Delivery of the Infant
Cephalic and Breech
Delivery of the infant is usually straightforward once the head is out. Follow similar maneuvers used in vaginal delivery for cephalic and breech presentations.
The anterior (A) and then the posterior (B) shoulder are delivered.
The operator guides the head through the incisions as the assistant applies pressure from the fundus.
If shoulders are difficult to delivery the posterior arm can be swept in front of the baby and delivered.
- Transverse lie is converted to breech by grasping one or both ankles
- Try to keep membranes intact until version is complete
- Intrapartum ultrasound with the transducer covered in a sterile plastic bag may be helpful to identify the position of the fetus
- Internal podalic version as the assistant applies transabdominal pressure on the head to aid fetal rotation
- Breech extraction
Transverse lie is a bit trickier and usually involves grasping the ankles and converting the lie to breech by internal podalic version. In other words, grasp the baby’s ankles and bring the feet into the vagina while an internal hand pushes the head toward the uterine fundus. (if having difficulty finding the heels/ankles the head can be pushed to the fundus first which often makes it easier to find the feet.). If necessary the uterine incision can be extended by clipping in the midline with bandage scissors creating a t incision.

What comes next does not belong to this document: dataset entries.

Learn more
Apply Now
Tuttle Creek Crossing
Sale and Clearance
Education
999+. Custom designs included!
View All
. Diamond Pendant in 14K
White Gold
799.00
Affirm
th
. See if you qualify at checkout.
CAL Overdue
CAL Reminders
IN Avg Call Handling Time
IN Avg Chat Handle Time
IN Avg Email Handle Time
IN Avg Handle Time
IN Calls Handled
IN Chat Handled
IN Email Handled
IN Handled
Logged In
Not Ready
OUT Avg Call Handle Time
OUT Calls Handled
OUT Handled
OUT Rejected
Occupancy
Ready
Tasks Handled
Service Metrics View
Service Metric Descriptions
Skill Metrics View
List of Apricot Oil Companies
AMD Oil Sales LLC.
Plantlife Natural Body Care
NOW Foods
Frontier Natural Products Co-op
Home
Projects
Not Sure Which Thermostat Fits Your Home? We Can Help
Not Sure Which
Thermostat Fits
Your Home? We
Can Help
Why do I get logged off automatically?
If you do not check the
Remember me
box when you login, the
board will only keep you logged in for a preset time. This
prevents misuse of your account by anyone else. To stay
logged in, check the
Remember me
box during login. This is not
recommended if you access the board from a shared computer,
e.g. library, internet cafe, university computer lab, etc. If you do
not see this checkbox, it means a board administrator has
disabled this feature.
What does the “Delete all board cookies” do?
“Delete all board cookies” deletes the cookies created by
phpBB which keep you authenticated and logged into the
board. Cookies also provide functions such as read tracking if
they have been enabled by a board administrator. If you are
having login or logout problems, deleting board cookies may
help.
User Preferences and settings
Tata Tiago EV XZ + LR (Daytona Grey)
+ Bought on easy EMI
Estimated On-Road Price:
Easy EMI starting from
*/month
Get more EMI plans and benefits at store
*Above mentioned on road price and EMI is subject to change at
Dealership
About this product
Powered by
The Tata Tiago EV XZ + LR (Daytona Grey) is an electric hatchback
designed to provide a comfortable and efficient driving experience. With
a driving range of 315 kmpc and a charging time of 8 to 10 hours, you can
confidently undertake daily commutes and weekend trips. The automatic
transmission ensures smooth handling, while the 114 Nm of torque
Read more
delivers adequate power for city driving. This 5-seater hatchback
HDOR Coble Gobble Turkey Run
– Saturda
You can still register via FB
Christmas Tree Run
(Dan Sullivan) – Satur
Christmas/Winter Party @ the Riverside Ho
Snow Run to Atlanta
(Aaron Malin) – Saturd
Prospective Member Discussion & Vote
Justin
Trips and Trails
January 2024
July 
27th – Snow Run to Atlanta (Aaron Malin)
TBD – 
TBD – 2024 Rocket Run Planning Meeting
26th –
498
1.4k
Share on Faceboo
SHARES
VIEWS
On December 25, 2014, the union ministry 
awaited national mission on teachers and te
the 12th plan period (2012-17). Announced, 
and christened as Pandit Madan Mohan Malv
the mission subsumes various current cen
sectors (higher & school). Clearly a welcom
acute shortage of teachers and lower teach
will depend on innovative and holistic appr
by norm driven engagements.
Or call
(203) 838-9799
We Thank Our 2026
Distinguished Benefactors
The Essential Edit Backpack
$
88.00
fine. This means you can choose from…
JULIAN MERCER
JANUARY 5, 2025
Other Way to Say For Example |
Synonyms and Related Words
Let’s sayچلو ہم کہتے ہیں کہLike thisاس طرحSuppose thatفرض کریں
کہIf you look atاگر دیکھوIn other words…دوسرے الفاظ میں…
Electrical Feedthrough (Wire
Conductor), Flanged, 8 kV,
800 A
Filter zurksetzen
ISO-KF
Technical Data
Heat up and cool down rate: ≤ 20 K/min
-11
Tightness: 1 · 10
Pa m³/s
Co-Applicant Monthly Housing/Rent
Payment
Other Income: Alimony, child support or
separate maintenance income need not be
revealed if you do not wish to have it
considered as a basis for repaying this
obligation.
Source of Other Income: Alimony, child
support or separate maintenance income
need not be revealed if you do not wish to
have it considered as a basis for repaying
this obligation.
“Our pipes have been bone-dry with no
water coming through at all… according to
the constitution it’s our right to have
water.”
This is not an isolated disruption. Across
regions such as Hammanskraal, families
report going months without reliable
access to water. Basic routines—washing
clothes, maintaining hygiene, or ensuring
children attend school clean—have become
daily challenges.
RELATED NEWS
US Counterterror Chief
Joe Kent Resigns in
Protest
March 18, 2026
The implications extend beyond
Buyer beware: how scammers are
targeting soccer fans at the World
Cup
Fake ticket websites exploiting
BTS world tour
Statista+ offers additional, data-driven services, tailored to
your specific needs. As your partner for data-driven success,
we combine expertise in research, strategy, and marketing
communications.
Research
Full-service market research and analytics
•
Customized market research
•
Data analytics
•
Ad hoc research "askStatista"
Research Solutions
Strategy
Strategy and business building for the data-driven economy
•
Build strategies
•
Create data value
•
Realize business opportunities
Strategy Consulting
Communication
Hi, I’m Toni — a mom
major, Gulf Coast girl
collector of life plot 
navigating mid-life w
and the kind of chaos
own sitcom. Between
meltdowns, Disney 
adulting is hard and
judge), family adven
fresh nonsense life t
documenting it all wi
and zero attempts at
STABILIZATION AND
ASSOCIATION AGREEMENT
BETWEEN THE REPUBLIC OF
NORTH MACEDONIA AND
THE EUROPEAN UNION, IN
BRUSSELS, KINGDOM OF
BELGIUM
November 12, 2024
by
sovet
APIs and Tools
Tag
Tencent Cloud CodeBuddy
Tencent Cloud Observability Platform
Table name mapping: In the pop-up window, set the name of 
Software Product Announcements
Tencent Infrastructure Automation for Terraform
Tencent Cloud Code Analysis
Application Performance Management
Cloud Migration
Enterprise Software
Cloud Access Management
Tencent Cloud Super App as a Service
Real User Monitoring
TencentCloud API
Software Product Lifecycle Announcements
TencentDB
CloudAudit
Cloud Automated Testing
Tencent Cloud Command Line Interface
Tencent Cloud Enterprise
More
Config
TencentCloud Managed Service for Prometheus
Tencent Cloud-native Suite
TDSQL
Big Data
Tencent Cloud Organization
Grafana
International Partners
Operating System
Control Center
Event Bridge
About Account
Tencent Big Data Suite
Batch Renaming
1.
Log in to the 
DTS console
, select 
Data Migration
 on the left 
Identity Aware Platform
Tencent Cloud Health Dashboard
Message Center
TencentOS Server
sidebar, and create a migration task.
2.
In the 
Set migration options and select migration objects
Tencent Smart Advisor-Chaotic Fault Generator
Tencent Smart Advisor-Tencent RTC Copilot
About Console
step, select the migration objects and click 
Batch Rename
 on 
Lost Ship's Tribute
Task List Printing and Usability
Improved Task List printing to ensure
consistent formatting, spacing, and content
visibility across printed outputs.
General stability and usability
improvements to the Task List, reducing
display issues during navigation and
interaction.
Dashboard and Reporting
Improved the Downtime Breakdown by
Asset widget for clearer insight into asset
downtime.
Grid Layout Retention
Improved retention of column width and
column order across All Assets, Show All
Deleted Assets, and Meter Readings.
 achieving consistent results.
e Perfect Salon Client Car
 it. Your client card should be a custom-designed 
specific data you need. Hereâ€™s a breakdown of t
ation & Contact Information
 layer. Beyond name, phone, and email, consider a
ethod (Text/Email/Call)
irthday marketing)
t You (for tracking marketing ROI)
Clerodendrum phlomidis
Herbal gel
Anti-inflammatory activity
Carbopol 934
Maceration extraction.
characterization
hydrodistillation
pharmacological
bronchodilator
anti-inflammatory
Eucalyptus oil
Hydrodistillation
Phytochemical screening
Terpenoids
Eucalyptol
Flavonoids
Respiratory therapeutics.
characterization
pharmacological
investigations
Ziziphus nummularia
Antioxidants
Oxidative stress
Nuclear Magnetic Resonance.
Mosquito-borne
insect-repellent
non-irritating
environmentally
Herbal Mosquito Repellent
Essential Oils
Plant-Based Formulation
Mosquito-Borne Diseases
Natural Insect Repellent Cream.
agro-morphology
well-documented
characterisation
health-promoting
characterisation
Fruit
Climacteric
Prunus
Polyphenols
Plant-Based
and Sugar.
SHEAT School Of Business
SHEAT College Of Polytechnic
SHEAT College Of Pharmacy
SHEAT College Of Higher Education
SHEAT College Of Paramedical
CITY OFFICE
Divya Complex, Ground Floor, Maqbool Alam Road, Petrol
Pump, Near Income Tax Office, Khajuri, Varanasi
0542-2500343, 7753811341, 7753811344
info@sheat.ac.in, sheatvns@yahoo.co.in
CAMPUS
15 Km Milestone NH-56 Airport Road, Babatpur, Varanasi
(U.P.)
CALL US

The infant is delivered, dried and stimulated. The cord is clamped after appropriate delay and cut. The baby is passed to the childcare team.
Delivery of the Placenta
- Beware abnormal placentation with previous section
- Controlled cord traction preferred
- Manual removal if retained placenta
- Wipe placental site with sponge or explore manually prn
- Bleeding from placental site?
- Deep compression sutures
- Uterine packing, exit through vagina
- Intrauterine balloon (Bakri) placement
- Intrauterine contraceptive device may be placed before uterine closure
Gentle traction on the cord will generally be sufficient to deliver the placenta intact and is the preferred method. Manual removal is also possible and may provide an educational opportunity to practice manual removal, sometimes required in a vaginal delivery situation.
The placenta bulges through the uterine incision as the uterus contracts. A hand holds the fundus to help aid spontaneous placental separation and the placenta is delivered with controlled cord traction.
Cord traction plus stabilization of the fundus to deliver the placenta. Some operators follow the delivery with sponging of the endometrium or manual currettage to ensure no tissue remains.